The September–October 1990 issue of the Bearcat Radio Club membership newsletter contained seven pages and articles about scanning cordless phones, frequency lists and questions from readers. The November–December 1990 issue was called Scanning Confidential and carried articles about aviation scanning, New York City scanning, frequency lists and new products. It contained 12 pages.

The March–April 1991 issue carried the title National Scanning Report and Norm Schrein was joined in the operation by Larry Miller of Pennsylvania. Miller served as editor while Schrein continued as president of the Bearcat Radio Club. The edition was labeled as Volume 2, Number 2 on its masthead and contained 36 pages.

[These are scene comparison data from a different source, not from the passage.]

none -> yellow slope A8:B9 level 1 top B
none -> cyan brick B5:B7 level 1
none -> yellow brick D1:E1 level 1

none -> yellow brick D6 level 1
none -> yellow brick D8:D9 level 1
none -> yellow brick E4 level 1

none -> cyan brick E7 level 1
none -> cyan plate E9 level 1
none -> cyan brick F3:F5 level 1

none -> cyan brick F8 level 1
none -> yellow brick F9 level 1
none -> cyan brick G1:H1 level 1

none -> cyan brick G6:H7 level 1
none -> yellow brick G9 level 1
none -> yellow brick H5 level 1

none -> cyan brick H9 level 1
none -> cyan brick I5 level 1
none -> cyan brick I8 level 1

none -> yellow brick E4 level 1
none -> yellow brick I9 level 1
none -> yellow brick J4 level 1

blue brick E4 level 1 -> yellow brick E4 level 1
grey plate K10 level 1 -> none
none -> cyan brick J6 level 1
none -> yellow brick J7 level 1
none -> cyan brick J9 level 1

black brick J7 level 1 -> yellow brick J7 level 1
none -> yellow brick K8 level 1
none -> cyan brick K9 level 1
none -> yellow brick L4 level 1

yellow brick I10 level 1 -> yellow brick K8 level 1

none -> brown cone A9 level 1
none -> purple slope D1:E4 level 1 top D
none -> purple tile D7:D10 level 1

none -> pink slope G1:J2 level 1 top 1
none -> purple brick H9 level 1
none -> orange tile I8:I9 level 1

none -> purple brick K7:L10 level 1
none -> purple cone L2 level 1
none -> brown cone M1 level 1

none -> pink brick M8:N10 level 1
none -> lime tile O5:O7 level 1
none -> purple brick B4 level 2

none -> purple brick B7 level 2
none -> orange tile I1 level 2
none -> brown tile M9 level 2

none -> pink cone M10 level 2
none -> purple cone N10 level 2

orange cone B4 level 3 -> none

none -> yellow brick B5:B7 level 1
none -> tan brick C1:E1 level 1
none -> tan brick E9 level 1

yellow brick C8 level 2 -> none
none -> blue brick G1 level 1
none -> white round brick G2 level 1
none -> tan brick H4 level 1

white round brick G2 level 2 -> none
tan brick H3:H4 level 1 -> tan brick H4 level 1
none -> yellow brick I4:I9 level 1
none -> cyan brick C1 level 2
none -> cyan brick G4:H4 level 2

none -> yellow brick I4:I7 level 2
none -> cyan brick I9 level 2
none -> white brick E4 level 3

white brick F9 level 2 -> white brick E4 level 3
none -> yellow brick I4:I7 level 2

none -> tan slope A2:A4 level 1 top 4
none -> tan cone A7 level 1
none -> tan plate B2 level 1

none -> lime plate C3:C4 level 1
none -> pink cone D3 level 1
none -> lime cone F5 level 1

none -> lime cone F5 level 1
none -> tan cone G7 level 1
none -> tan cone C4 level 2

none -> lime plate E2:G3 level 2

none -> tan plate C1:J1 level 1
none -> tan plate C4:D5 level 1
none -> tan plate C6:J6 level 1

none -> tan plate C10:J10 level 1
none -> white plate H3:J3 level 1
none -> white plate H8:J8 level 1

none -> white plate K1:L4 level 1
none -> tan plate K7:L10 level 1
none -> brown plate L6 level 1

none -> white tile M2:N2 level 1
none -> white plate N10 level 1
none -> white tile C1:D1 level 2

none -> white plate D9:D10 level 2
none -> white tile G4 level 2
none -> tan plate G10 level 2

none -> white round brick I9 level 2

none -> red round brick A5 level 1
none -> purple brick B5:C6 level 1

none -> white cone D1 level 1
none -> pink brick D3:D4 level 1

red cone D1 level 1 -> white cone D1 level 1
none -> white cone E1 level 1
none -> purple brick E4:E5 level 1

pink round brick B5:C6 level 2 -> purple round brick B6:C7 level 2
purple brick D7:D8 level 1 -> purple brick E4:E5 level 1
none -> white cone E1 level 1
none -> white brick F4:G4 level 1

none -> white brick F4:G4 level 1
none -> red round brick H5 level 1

The November–December 1993 issue dropped "Report" in its name and became National Scanning, or NatScan for short. The September–October 1995 issue was the last to carry Larry Miller's business listing in the publication and Jim Sutton was named the magazine's new editor in the November–December 1995 issue. The magazine began using color photos on its covers. The magazine still seemed to be produced by Larry Miller's business during this time, though.

The May–June 1996 issue of National Scanning saw the return of Larry Miller on the masthead with Joe Nooney as editor. The September–October 1997 issue of the magazine saw the last change in the name of the publication to National Communications, or Nat-Com. It still was being produced by Miller.

The July–August 1998 issue of National Communications showed that complete operation of the magazine was under Norm Schrein, with Larry Miller gone from the publication agreement. The publication not only was a benefit of the Bearcat Radio Club, but also the National Citizens Band Center, both operated by Schrein.

== Recent history ==
The July–August 2014 issue of National Communications (now nicknamed NatCom without the hyphen) saw two changes. Chuck Gysi, a writer for the magazine since 1996, became the publication's new owner, editor and publisher as Norm Schrein retired from the publication. In addition, the offices for the magazine were moved from Kettering, Ohio, to Aledo, Illinois.

In April 2023, the magazine discontinued PDF-produced issues on a bimonthly basis and started publishing articles multiple times per week through its new paywall subscription website on Substack. Content expanded to all hobby radio topics on the new site, including shortwave listening, AM/FM/TV DXing and FCC Part 15 low-power broadcasting.